Model Configurations

The heart of Gretel workflows is the Gretel Configuration. The configuration is a declarative way to describe what a Gretel Worker will do with your data.

Overview

At a high level, a Gretel Configuration can let you configure and deploy the following types of workloads:

  • Synthetic data model training

  • Data classification, to include

    • Named Entity Recognition

    • PII Detection

    • Sensitive Data Detection (API keys, secrets, etc)

  • Data transformations

    • Transform detected entities and specified fields

      • Fake entity replacement

      • Secure hashing

      • Field value dropping / removal

  • Detect custom info types

    • Specify your own regular expressions

    • Custom keyword / phrase list detection

A Gretel Configuration can be authored with YAML or JSON. The sections below will outline the various configuration options depending on your desired use case.

A Gretel Configuration is submitted to the Gretel Cloud REST API to schedule a Job that will run tasks to train models and classify data.

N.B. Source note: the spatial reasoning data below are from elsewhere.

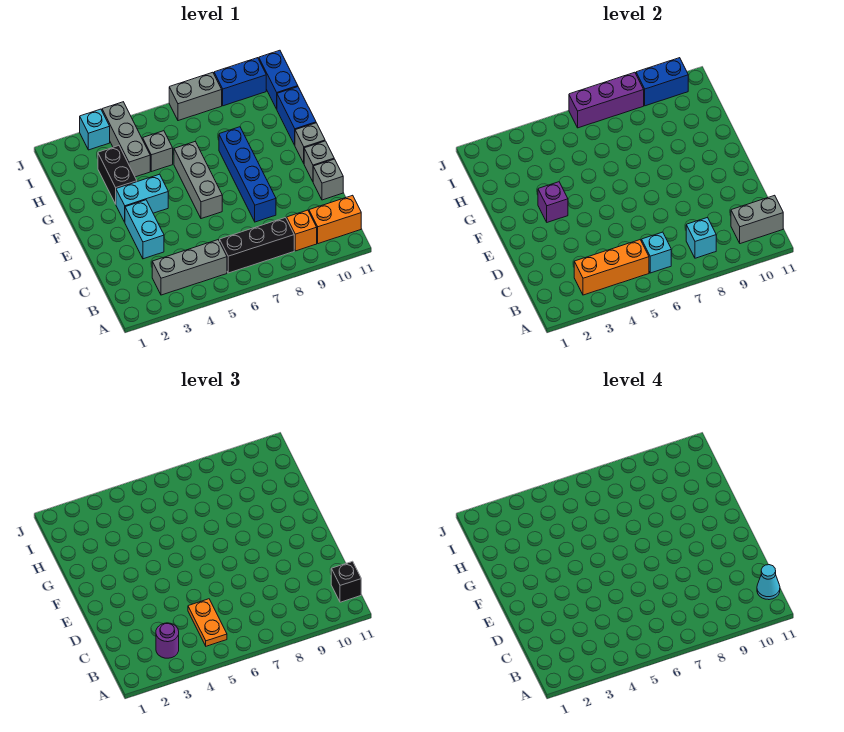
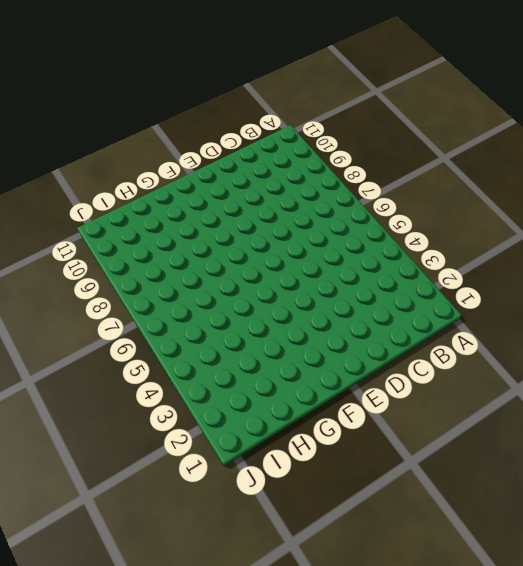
none -> grey 1x3 brick [152,240,227,295]
none -> black 1x3 brick [220,217,294,273]
none -> orange 1x1 brick [287,210,317,251]
none -> orange 1x2 brick [309,195,361,244]

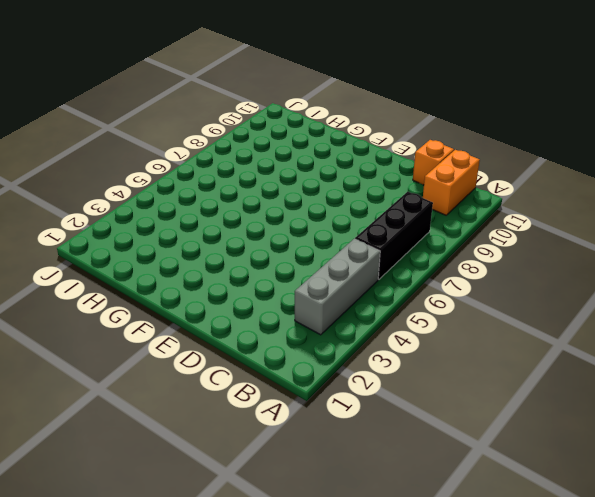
orange 1x1 brick [413,140,454,185] -> orange 1x1 brick moved to [287,210,317,251]
none -> cyan 1x2 brick [125,200,164,259]
none -> blue 1x4 brick [219,127,276,222]
none -> grey 1x1 brick [313,159,343,200]
none -> grey 1x3 brick [174,141,222,219]

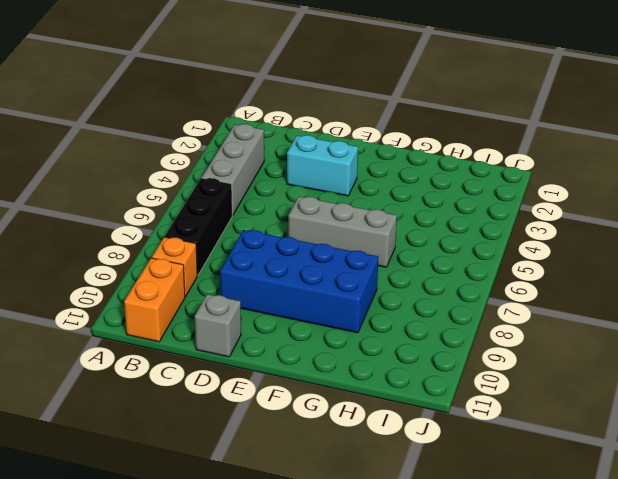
blue 2x4 brick [220,230,379,333] -> blue 1x4 brick [219,127,276,222]
none -> grey 1x1 brick [304,141,334,181]
none -> cyan 1x2 brick [116,174,168,222]
none -> grey 1x1 brick [295,123,325,163]
none -> black 1x2 brick [98,146,137,204]

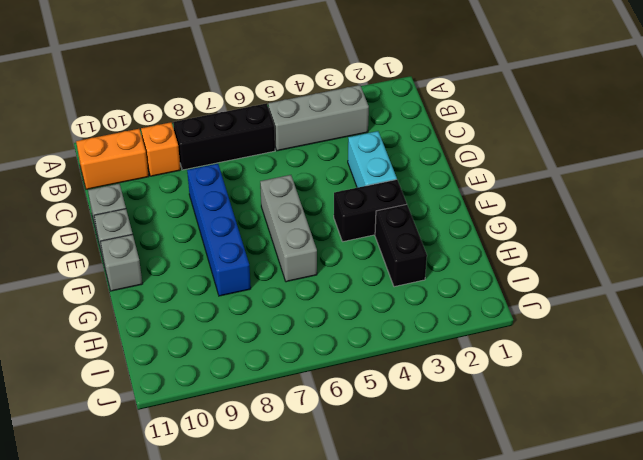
black 1x2 brick [334,179,407,242] -> cyan 1x2 brick [116,174,168,222]
none -> blue 1x2 brick [277,87,316,145]
none -> grey 1x3 brick [102,102,150,177]
none -> grey 1x1 brick [143,131,173,172]
none -> blue 1x2 brick [259,50,298,109]

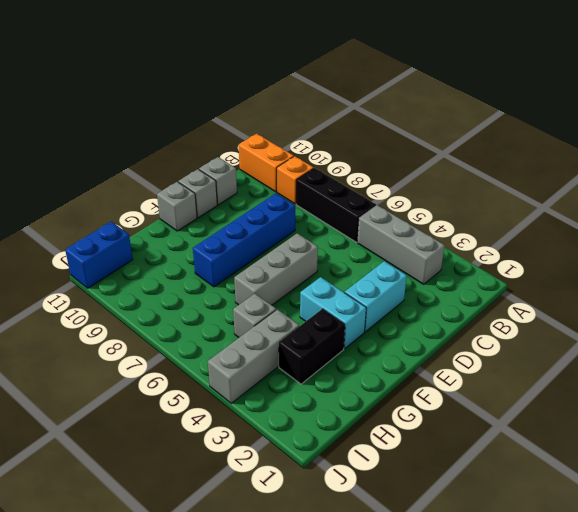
none -> blue 1x2 brick [277,87,316,145]
none -> cyan 1x1 brick [80,109,110,150]
none -> grey 1x2 brick [169,72,222,121]
none -> blue 1x2 brick [214,58,266,106]

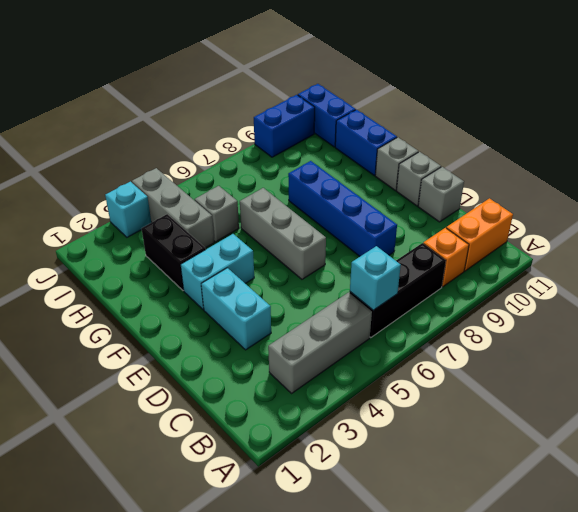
none -> grey 1x2 brick [169,72,222,121]
none -> orange 1x3 brick [574,240,649,295]
none -> cyan 1x1 brick [686,217,716,258]
none -> grey 1x2 brick [731,195,783,244]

The general user flow will be:

Artifacts that are created from running training or classification jobs are:

  • Synthetic data models

  • Synthetic data reports

  • Transform models

  • Sample transformed or synthesized data

  • Data classification results

Each configuration file will have a standard set of key-value pairs:

schema_version: 1.0
name: "my-awesome-model"

Currently, the only schema_version supported is 1.0. The name is not required, but if provided, this will be what is displayed when looking at your model / job listing in the Gretel Console.

If providing a name, the requirements are:

  • Maximum of 32 chars

  • Must start with a letter

  • May contain letters, numbers, and -. May not have contiguous - characters.

  • Must end with a letter or a number

We recommend putting both key-value pairs at the top of each configuration.

Data Sources

In the sections below, there will be a key called data_source. This key should specify the data you wish to train a model on or classify.

Currently, we support CSVs as your data source. Headers should be included.

The following data sources are supported:

Gretel Project Artifacts

These are datasets you may upload to your project which are staged for use in a Model Configuration. You may upload a dataset using the REST API or through the Gretel Console within a Project scope. When creating a Project Artifact, the Gretel API will return a URL that you should PUT your file contents into. Additionally, you will receive a special Gretel Artifact Key, such as: gretel_a63772a737c4412f9314fb998fa480e2_foo.csv. You may now use this key as your data_source if desired.

This upload flow can be achieved with the Gretel CLI as well:

gretel artifacts upload [--project NAME] --in-data my-training-data.csv

If you are running localized Gretel Workers, you will not need to create Project Artifacts. Local training data files will be sent directly into the worker.

Local Files

When running your own Gretel Worker you may reference local files on your system. These do not have to be added to the Model Configuration data_source but instead can be provided directly to the --in-data param of the Gretel CLI.

The following sections will assume a Project Artifact has been uploaded to Gretel Cloud and a Gretel Cloud Worker will be used. These configurations will also work with your own Gretel Workers.